» **PROBLEM DETAILS**
Among the lines below, which ones contain the word "size"? Copy every such line.

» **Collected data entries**

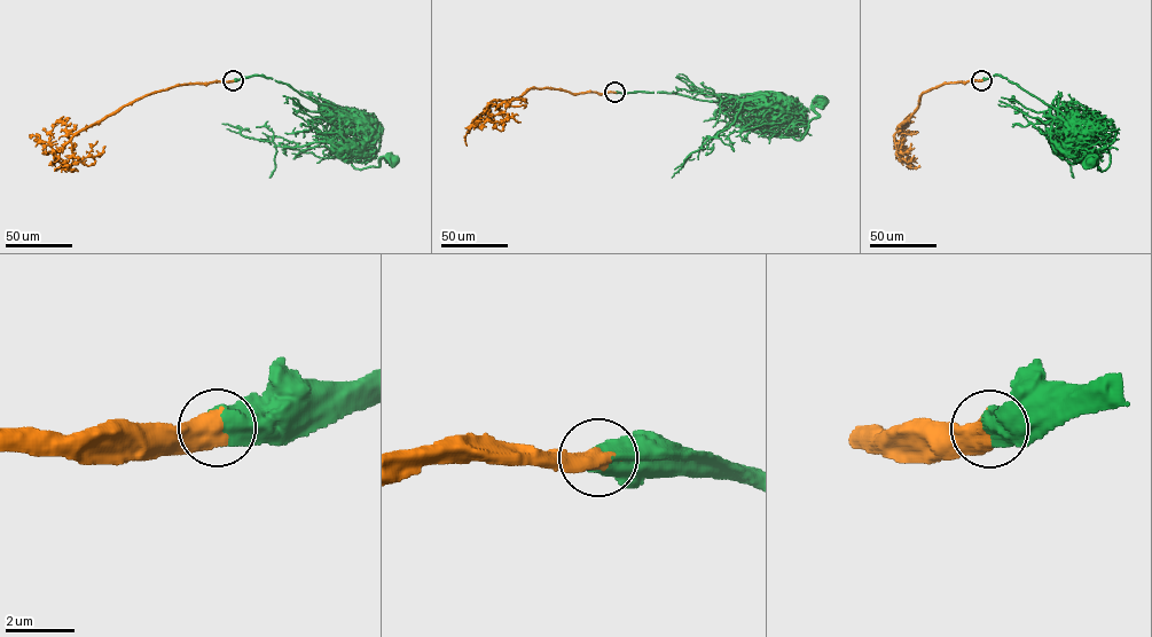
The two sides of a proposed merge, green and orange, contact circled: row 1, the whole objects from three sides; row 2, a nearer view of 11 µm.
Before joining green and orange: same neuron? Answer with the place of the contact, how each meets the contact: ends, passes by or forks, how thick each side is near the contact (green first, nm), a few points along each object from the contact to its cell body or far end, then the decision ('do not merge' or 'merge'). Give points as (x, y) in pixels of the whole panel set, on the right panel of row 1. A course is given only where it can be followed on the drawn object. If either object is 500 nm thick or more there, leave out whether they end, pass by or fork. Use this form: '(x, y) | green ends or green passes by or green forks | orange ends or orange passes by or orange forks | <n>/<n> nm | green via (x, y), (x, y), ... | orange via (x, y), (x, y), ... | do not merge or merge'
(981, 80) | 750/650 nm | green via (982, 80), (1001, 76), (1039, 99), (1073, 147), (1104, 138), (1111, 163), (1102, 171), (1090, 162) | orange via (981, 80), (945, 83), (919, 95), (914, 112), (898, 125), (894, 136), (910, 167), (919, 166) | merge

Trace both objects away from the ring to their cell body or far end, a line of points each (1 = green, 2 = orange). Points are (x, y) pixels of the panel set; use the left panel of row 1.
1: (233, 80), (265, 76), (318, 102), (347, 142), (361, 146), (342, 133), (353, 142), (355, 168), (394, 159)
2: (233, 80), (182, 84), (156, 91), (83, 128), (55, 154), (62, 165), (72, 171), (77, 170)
* * *
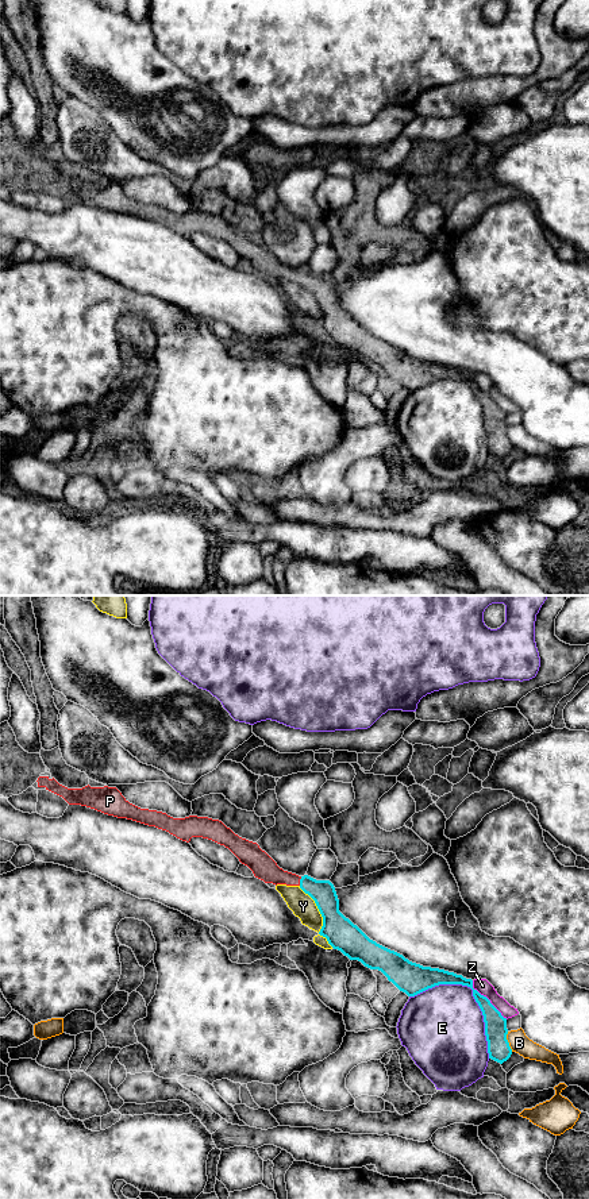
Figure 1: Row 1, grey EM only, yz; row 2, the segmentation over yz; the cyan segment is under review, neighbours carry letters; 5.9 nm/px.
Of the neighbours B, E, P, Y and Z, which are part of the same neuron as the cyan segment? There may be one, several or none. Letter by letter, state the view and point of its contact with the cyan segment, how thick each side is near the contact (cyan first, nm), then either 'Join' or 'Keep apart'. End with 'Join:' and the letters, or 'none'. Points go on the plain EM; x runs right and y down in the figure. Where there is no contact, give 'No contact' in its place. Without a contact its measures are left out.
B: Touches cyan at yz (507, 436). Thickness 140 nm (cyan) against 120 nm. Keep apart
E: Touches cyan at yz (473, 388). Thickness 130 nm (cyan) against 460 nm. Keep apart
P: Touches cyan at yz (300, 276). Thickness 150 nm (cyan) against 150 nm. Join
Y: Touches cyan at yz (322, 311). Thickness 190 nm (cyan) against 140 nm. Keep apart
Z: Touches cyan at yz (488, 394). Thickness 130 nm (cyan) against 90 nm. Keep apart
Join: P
--
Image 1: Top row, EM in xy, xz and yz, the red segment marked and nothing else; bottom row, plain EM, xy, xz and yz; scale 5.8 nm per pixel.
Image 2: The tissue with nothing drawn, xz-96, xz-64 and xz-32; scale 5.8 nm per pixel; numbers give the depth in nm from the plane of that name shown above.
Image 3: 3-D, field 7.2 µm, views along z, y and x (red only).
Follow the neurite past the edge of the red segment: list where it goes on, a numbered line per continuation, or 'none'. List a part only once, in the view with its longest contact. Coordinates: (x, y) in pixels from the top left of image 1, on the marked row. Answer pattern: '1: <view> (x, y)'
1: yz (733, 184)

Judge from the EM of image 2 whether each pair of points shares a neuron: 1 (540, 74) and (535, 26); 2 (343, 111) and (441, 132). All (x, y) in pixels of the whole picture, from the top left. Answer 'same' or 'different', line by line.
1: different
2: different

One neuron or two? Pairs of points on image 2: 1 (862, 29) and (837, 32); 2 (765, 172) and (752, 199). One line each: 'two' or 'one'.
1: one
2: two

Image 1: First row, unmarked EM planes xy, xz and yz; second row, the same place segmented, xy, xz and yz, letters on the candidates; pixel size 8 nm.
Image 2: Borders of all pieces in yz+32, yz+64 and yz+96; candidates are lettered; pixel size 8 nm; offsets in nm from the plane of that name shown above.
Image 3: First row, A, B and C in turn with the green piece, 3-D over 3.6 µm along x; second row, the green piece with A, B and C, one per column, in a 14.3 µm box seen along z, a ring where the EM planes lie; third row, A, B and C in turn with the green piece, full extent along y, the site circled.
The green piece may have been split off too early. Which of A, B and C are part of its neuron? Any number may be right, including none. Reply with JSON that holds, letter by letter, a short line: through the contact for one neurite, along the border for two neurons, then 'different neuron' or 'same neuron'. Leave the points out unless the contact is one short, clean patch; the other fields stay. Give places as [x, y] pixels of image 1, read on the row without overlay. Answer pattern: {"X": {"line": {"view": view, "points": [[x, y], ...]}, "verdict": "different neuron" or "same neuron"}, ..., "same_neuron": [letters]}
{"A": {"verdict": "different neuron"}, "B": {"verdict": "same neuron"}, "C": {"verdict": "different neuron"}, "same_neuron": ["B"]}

» **REPLY**
Image 1: First row, unmarked EM planes xy, xz and yz; second row, the same place segmented, xy, xz and yz, letters on the candidates; pixel size 8 nm.
Image 2: Borders of all pieces in yz+32, yz+64 and yz+96; candidates are lettered; pixel size 8 nm; offsets in nm from the plane of that name shown above.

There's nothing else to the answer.